## Instructions for the task
Copy out every line of the records below word for word, leaving out the pictures.

## Records shown

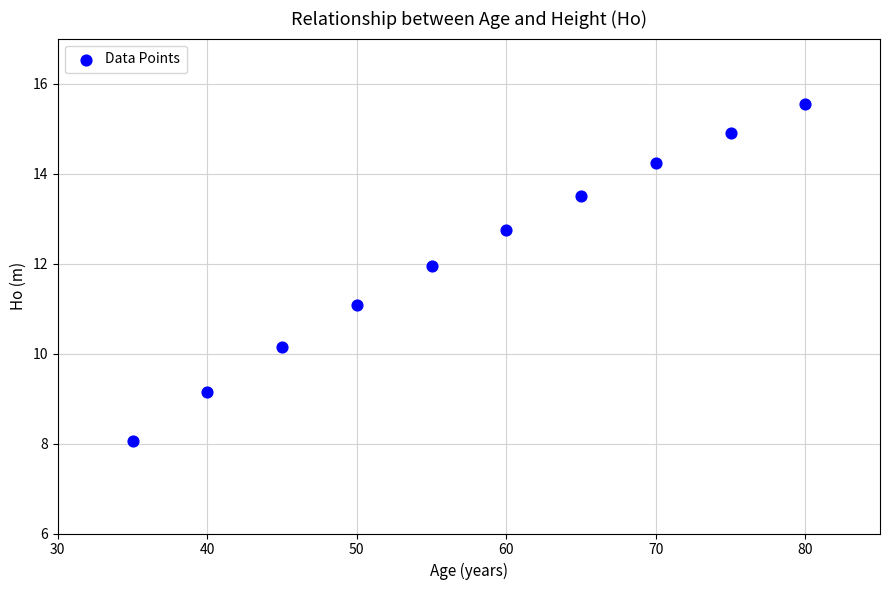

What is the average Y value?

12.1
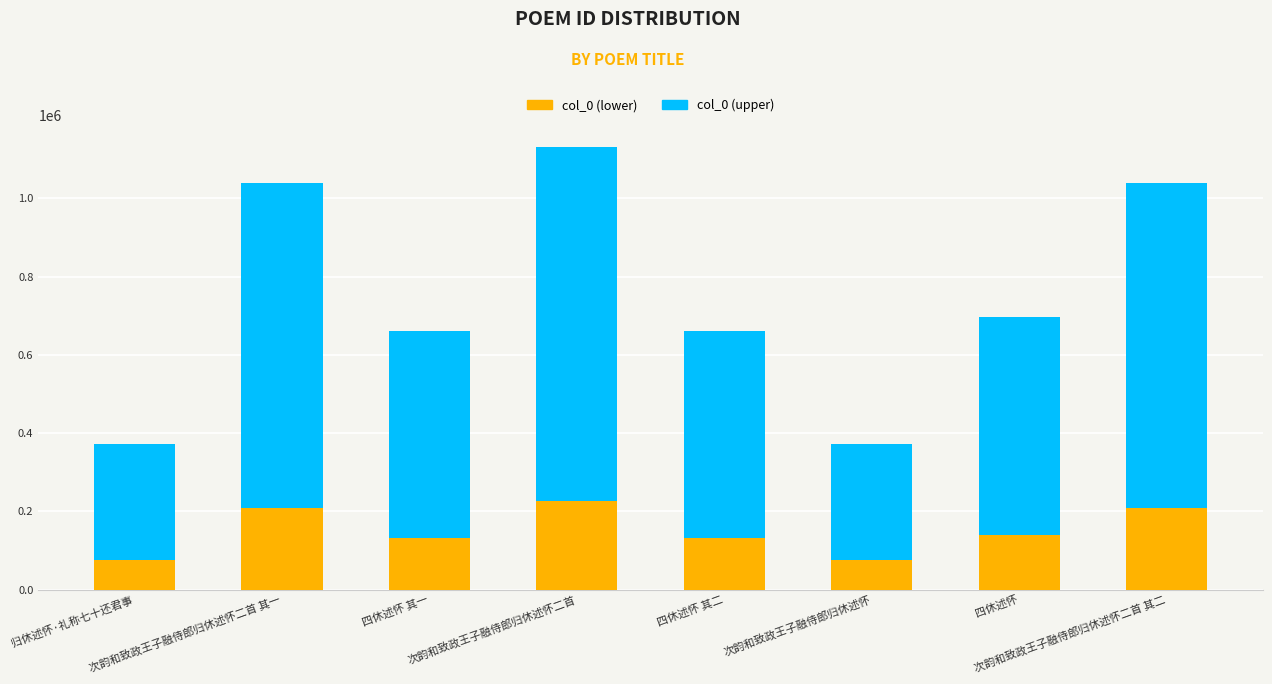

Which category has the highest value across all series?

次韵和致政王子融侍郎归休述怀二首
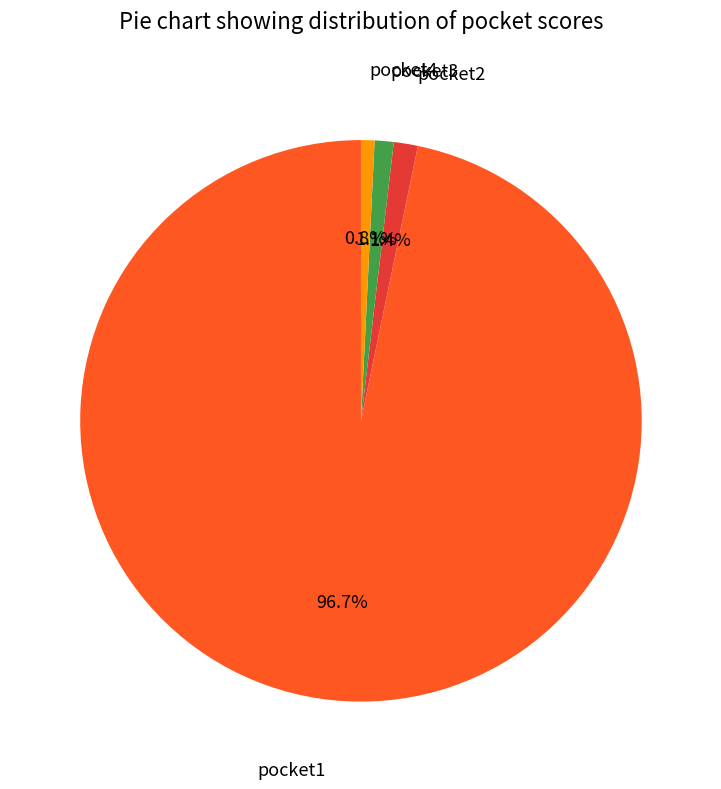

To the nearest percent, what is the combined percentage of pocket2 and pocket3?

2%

## Response below
What is the average Y value?

12.1

Which category has the highest value across all series?

次韵和致政王子融侍郎归休述怀二首

To the nearest percent, what is the combined percentage of pocket2 and pocket3?

2%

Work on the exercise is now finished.